Vietnam has used dihydroartemisinin-piperaquine as first-line treatment since 2004, Cambodia during the 2008–16 period, and Thailand since 2015. Cambodia has since adopted artesunate-mefloquine as first-line treatment, whereas the other two countries are reviewing current policy and procedures. Starting around 2008, KEL1/PLA1 parasites were first detected in western Cambodia and then expanded within Cambodia. They progressively replaced local parasite populations, such that by 2014 nearly all parasites sampled from western Cambodia were KEL1/PLA1. This replacement was probably driven by resistance to dihydroartemisinin-piperaquine, consistent with the association between plasmepsin 2/3 amplification and piperaquine resistance in parasites collected before newly emerging alleles rose in frequency.17, 18 We propose that, after several years of continued exposure to dihydroartemisinin-piperaquine, the parasites acquired further mutations including in the crt gene, which conferred higher-level dihydroartemisinin-piperaquine resistance. KEL1/PLA1 subgroups possessing these crt mutations were able to spread rapidly across borders in the 2015–18 period. The timing of Thailand's adoption of dihydroartemisinin-piperaquine, driven by concerns about the efficacy of artesunate-mefloquine on the border with Myanmar, was particularly unfortunate as it coincided with the KEL1/PLA1 cross-border expansion. Even in Laos, where artemether-lumefantrine has been the recommended first-line drug since 2005, KEL1/PLA1 parasites have successfully colonised the southernmost province of Champasak, possibly because of cross-border importation of dihydroartemisinin-piperaquine or because of their resistance to the artemisinin component of artemether-lumefantrine.

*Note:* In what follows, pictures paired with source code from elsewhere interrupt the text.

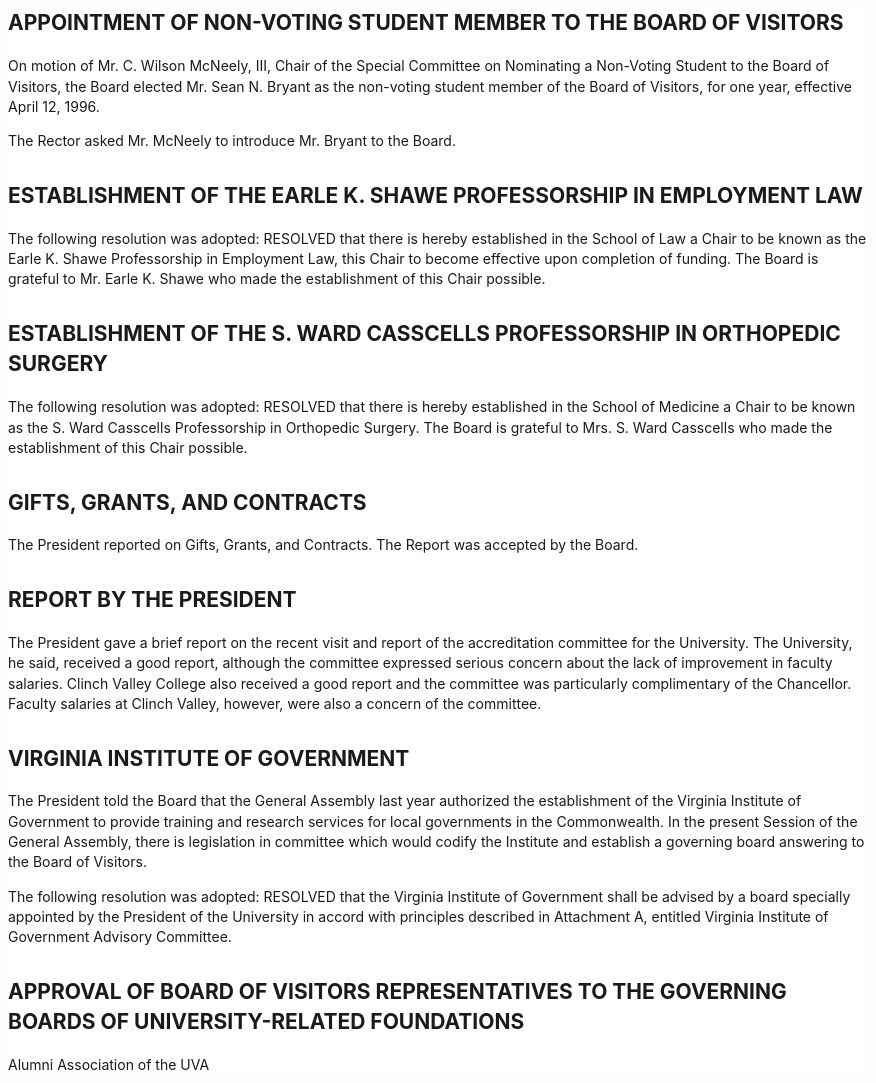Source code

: APPOINTMENT OF NON-VOTING STUDENT MEMBER TO THE BOARD OF VISITORS
-----------------------------------------------------------------

On motion of Mr. C. Wilson McNeely, III, Chair of the Special Committee on Nominating a Non-Voting Student to the Board of Visitors, the Board elected Mr. Sean N. Bryant as the non-voting student member of the Board of Visitors, for one year, effective April 12, 1996.

The Rector asked Mr. McNeely to introduce Mr. Bryant to the Board.

ESTABLISHMENT OF THE EARLE K. SHAWE PROFESSORSHIP IN EMPLOYMENT LAW
-------------------------------------------------------------------

The following resolution was adopted: RESOLVED that there is hereby established in the School of Law a Chair to be known as the Earle K. Shawe Professorship in Employment Law, this Chair to become effective upon completion of funding. The Board is grateful to Mr. Earle K. Shawe who made the establishment of this Chair possible.

ESTABLISHMENT OF THE S. WARD CASSCELLS PROFESSORSHIP IN ORTHOPEDIC SURGERY
--------------------------------------------------------------------------

The following resolution was adopted: RESOLVED that there is hereby established in the School of Medicine a Chair to be known as the S. Ward Casscells Professorship in Orthopedic Surgery. The Board is grateful to Mrs. S. Ward Casscells who made the establishment of this Chair possible.

GIFTS, GRANTS, AND CONTRACTS
----------------------------

The President reported on Gifts, Grants, and Contracts. The Report was accepted by the Board.

REPORT BY THE PRESIDENT
-----------------------

The President gave a brief report on the recent visit and report of the accreditation committee for the University. The University, he said, received a good report, although the committee expressed serious concern about the lack of improvement in faculty salaries. Clinch Valley College also received a good report and the committee was particularly complimentary of the Chancellor. Faculty salaries at Clinch Valley, however, were also a concern of the committee.

VIRGINIA INSTITUTE OF GOVERNMENT
--------------------------------

The President told the Board that the General Assembly last year authorized the establishment of the Virginia Institute of Government to provide training and research services for local governments in the Commonwealth. In the present Session of the General Assembly, there is legislation in committee which would codify the Institute and establish a governing board answering to the Board of Visitors.

The following resolution was adopted: RESOLVED that the Virginia Institute of Government shall be advised by a board specially appointed by the President of the University in accord with principles described in Attachment A, entitled Virginia Institute of Government Advisory Committee.

APPROVAL OF BOARD OF VISITORS REPRESENTATIVES TO THE GOVERNING BOARDS OF UNIVERSITY-RELATED FOUNDATIONS
-------------------------------------------------------------------------------------------------------

Alumni Association of the UVA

These findings show an evolutionary process in action. Artemisinin resistance first began as delayed parasite clearance, caused by many mutually exclusive kelch13 mutations, generally at low frequency and geographically restricted. Over time, a single kelch13 mutation (C580Y) has become dominant in eastern southeast Asia, in association with several other variants (eg, in ferredoxin, arps10, mdr2, and crt).11, 12 Thus, a soft sweep (many different, independently emerging advantageous kelch13 mutations) became a hard sweep of the kelch13 C580Y variant as the KEL1/PLA1 co-lineage, resistant to dihydroartemisinin-piperaquine, rose in frequency and swept through Cambodia. Following that harder sweep, the parasites diversified into separate evolutionary branches with emerging new properties. This perhaps reflects a general tendency for diversification after a hard sweep, as the population explores a vast evolutionary space, acquiring new mutations. The genetic background that has accumulated in eastern southeast Asia appears to underpin the newly emerging alleles in crt, as multiple alleles have arisen independently within the past few years that are absent elsewhere. It remains to be seen whether one of these newly emerging alleles will become dominant and drive a new hard sweep, as kelch13 C580Y did.

The spread of KEL1/PLA1 up to 2013 described by Amato and colleagues has worsened substantially. By analogy with cancer biology, KEL1/PLA1 can be viewed as an aggressive cell line that has metastasised, invading new territories and acquiring new genetic properties. These patterns emphasise the importance of surveillance in guiding and accelerating malaria elimination. Prolonged use of dihydroartemisinin-piperaquine after resistance first emerged might have created the selective pressure for the evolution of enhanced KEL1/PLA1 subgroups. Given the spread and intensification of resistance, effective translation of genetic surveillance results is crucial to support timely decisions on first-line therapies. Many of the samples in this dataset were obtained by amalgamating data from multiple varied studies, resulting in temporal and geographical heterogeneity that can limit the inferential power. Going forward, there is a need for systematic longitudinal surveillance, and this is now being done by malaria control programmes in Cambodia, Laos, and Vietnam, which contributed many of the recent samples included in this study. These findings highlight the importance of longitudinal genetic surveillance in guiding the elimination of multidrug-resistant P falciparum from the Greater Mekong Subregion, and control and elimination efforts elsewhere.